Activity: Set down the following lines verbatim, reproducing every character, line break, and punctuation mark without alteration.

··········

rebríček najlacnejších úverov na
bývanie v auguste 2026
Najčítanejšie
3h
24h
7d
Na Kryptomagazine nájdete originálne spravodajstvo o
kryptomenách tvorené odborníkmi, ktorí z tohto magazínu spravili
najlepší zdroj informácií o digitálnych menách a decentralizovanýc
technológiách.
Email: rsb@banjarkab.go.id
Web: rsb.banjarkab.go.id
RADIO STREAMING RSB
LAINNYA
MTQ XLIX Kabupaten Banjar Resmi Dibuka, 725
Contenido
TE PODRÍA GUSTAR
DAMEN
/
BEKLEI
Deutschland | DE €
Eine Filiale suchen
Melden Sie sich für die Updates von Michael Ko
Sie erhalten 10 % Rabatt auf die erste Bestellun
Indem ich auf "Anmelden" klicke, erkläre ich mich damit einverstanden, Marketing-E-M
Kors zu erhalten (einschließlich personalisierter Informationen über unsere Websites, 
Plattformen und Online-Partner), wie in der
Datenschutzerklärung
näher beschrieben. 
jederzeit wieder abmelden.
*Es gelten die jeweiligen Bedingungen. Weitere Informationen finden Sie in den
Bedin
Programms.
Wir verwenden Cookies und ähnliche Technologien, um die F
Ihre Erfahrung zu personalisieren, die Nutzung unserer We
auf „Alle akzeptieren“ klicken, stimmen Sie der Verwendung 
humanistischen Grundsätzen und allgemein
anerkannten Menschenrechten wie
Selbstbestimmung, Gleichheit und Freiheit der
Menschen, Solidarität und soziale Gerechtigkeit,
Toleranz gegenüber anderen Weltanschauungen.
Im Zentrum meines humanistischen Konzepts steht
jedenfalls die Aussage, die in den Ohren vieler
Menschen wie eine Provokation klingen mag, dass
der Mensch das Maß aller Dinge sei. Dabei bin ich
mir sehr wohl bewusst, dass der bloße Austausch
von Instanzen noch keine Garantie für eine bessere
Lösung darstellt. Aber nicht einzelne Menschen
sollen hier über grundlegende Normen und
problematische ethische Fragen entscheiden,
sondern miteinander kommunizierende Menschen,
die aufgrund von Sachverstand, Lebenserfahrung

··········

Expected answer:
rebríček najlacnejších úverov na
bývanie v auguste 2026
Najčítanejšie
3h
24h
7d
Na Kryptomagazine nájdete originálne spravodajstvo o
kryptomenách tvorené odborníkmi, ktorí z tohto magazínu spravili
najlepší zdroj informácií o digitálnych menách a decentralizovanýc
technológiách.
Email: rsb@banjarkab.go.id
Web: rsb.banjarkab.go.id
RADIO STREAMING RSB
LAINNYA
MTQ XLIX Kabupaten Banjar Resmi Dibuka, 725
Contenido
TE PODRÍA GUSTAR
DAMEN
/
BEKLEI
Deutschland | DE €
Eine Filiale suchen
Melden Sie sich für die Updates von Michael Ko
Sie erhalten 10 % Rabatt auf die erste Bestellun
Indem ich auf "Anmelden" klicke, erkläre ich mich damit einverstanden, Marketing-E-M
Kors zu erhalten (einschließlich personalisierter Informationen über unsere Websites, 
Plattformen und Online-Partner), wie in der
Datenschutzerklärung
näher beschrieben. 
jederzeit wieder abmelden.
*Es gelten die jeweiligen Bedingungen. Weitere Informationen finden Sie in den
Bedin
Programms.
Wir verwenden Cookies und ähnliche Technologien, um die F
Ihre Erfahrung zu personalisieren, die Nutzung unserer We
auf „Alle akzeptieren“ klicken, stimmen Sie der Verwendung 
humanistischen Grundsätzen und allgemein
anerkannten Menschenrechten wie
Selbstbestimmung, Gleichheit und Freiheit der
Menschen, Solidarität und soziale Gerechtigkeit,
Toleranz gegenüber anderen Weltanschauungen.
Im Zentrum meines humanistischen Konzepts steht
jedenfalls die Aussage, die in den Ohren vieler
Menschen wie eine Provokation klingen mag, dass
der Mensch das Maß aller Dinge sei. Dabei bin ich
mir sehr wohl bewusst, dass der bloße Austausch
von Instanzen noch keine Garantie für eine bessere
Lösung darstellt. Aber nicht einzelne Menschen
sollen hier über grundlegende Normen und
problematische ethische Fragen entscheiden,
sondern miteinander kommunizierende Menschen,
die aufgrund von Sachverstand, Lebenserfahrung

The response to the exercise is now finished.